Take the title track and lead single, “Let the Good Times Roll”. JD takes a familiar song title, and reinvigorates it as a rousing anthem all his own. It helps that McPherson has a soulful enough voice to match the style of his sound. It’s the voice and horns that keep “All Over but the Shouting” from sounding like a dull trope. “Everybody Talking About the All-American” is blast of energy, rough vocals and melodic guitar tones.

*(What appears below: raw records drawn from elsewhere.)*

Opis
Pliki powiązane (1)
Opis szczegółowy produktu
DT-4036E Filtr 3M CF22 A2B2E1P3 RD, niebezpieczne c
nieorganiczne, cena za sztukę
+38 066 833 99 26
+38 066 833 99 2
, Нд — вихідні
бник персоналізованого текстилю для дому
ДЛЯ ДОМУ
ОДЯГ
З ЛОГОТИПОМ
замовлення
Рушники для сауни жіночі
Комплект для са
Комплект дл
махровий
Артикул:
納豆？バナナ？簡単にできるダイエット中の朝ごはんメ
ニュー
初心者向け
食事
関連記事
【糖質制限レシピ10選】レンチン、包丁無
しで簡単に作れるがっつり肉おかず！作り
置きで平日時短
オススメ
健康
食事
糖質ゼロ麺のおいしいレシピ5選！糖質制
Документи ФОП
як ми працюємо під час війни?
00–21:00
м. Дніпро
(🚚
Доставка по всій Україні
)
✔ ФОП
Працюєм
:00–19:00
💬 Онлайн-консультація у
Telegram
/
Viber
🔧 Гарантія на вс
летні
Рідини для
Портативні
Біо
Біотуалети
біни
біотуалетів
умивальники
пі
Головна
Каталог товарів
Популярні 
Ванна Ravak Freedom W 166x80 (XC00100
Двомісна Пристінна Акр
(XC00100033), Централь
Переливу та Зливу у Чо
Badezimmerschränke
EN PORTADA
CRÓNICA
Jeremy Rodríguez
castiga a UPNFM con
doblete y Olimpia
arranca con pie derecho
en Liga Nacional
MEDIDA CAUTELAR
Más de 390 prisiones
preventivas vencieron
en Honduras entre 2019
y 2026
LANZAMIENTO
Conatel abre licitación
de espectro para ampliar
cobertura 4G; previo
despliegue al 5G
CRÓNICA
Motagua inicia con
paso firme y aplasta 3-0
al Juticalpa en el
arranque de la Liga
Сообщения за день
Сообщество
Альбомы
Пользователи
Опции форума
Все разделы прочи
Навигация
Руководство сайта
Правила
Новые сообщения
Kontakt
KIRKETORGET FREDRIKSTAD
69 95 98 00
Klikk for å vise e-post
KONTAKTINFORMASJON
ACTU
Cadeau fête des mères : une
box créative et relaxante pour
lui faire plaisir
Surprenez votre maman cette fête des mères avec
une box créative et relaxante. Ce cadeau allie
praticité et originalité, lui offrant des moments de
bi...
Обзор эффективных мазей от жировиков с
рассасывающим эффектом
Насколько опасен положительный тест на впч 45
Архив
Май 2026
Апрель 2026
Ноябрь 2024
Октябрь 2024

He also admirably explores darker and more romantic tones throughout the album, though not wholly successfully. “Bossy” is one of those darker tracks, infusing a bit of angry blues and banjo into his normal set up. “Bridgebuilder” is a throwback slow-dance song, with sweet vocals, but in this case a bit more edge could have been used to keep the track from becoming too sleepy. “Precious” is a better example of McPherson mixing the pretty with captivating.
McPherson is strongest when he’s channeling the likes of Berry and Little Richard, harnessing that energy on blazers like “It Shook Me Up” and the surfy “You Must Have Met Little Caroline?”. McPherson also knows how to incorporate backing vocals to strong effect, adding appropriate “ooooos” and “aaaahs” to fill out the sound of various tracks.